▶ PROVIDED PASSAGE
What I forgive, (and apologize for reciprocating) but want us to
agree not to do again, is the descent into personal hostility.
Basically, what I get from Liesel's repeated hostility is the
message "because you say things I don't like to hear, you're an
evil person and I hate you and you deserve to be hurt." (And
even-- you're not intelligent.) This is especially hard to take
when you are in the process of attempting to reach out to
someone.  Storming out the door, slamming it, and saying "I'm
cutting off all communication with you" really does give the
impression of "blaming the messenger." Thus my post on phobic
reactions.  It conveyed both an accusation and an implicit
message of forgiveness.

What it meant was, the fact that CWL actually confessed to the
behavior that has always been dismissed by his fans as `vicious
lies' is so intensely painful to contemplate, that the distaste
for the thought is transferred to the stimulus that inspired it.

▶ DATA UNDER STUDY
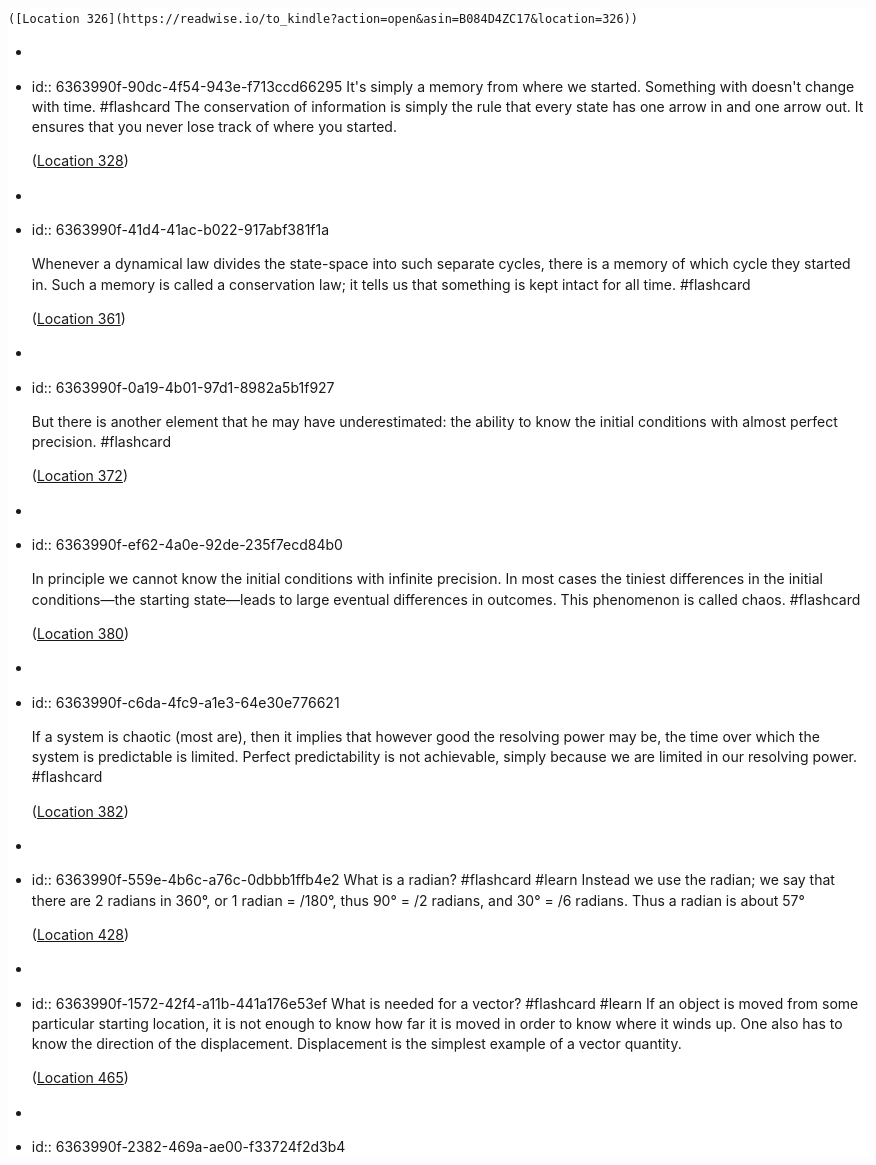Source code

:     ([Location 326](https://readwise.io/to_kindle?action=open&asin=B084D4ZC17&location=326))
-
- id:: 6363990f-90dc-4f54-943e-f713ccd66295
   It's simply a memory from where we started. Something with doesn't change with time. #flashcard 
    The conservation of information is simply the rule that every state has one arrow in and one arrow out. It ensures that you never lose track of where you started.
  
    ([Location 328](https://readwise.io/to_kindle?action=open&asin=B084D4ZC17&location=328))
-
- id:: 6363990f-41d4-41ac-b022-917abf381f1a
  
  Whenever a dynamical law divides the state-space into such separate cycles, there is a memory of which cycle they started in. Such a memory is called a conservation law; it tells us that something is kept intact for all time. #flashcard 
  
  
    ([Location 361](https://readwise.io/to_kindle?action=open&asin=B084D4ZC17&location=361))
-
- id:: 6363990f-0a19-4b01-97d1-8982a5b1f927
  
  But there is another element that he may have underestimated: the ability to know the initial conditions with almost perfect precision. #flashcard 
  
  
    ([Location 372](https://readwise.io/to_kindle?action=open&asin=B084D4ZC17&location=372))
-
- id:: 6363990f-ef62-4a0e-92de-235f7ecd84b0
  
  In principle we cannot know the initial conditions with infinite precision. In most cases the tiniest differences in the initial conditions—the starting state—leads to large eventual differences in outcomes. This phenomenon is called chaos. #flashcard 
  
  
    ([Location 380](https://readwise.io/to_kindle?action=open&asin=B084D4ZC17&location=380))
-
- id:: 6363990f-c6da-4fc9-a1e3-64e30e776621
  
  If a system is chaotic (most are), then it implies that however good the resolving power may be, the time over which the system is predictable is limited. Perfect predictability is not achievable, simply because we are limited in our resolving power. #flashcard 
  
  
    ([Location 382](https://readwise.io/to_kindle?action=open&asin=B084D4ZC17&location=382))
-
- id:: 6363990f-559e-4b6c-a76c-0dbbb1ffb4e2
   What is a radian? #flashcard  #learn 
    Instead we use the radian; we say that there are 2 radians in 360°, or 1 radian = /180°, thus 90° = /2 radians, and 30° = /6 radians. Thus a radian is about 57°
  
    ([Location 428](https://readwise.io/to_kindle?action=open&asin=B084D4ZC17&location=428))
-
- id:: 6363990f-1572-42f4-a11b-441a176e53ef
   What is needed for a vector? #flashcard  #learn 
    If an object is moved from some particular starting location, it is not enough to know how far it is moved in order to know where it winds up. One also has to know the direction of the displacement. Displacement is the simplest example of a vector quantity.
  
    ([Location 465](https://readwise.io/to_kindle?action=open&asin=B084D4ZC17&location=465))
-
- id:: 6363990f-2382-469a-ae00-f33724f2d3b4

▶ WORK ORDER
Translate this sentence from the post on personal hostility above into French: "This is especially hard to take when you are in the process of attempting to reach out to someone."

▶ ANSWER TO THE EXERCISE
C'est particulièrement difficile à accepter lorsque l'on est en train d'essayer de tendre la main à quelqu'un.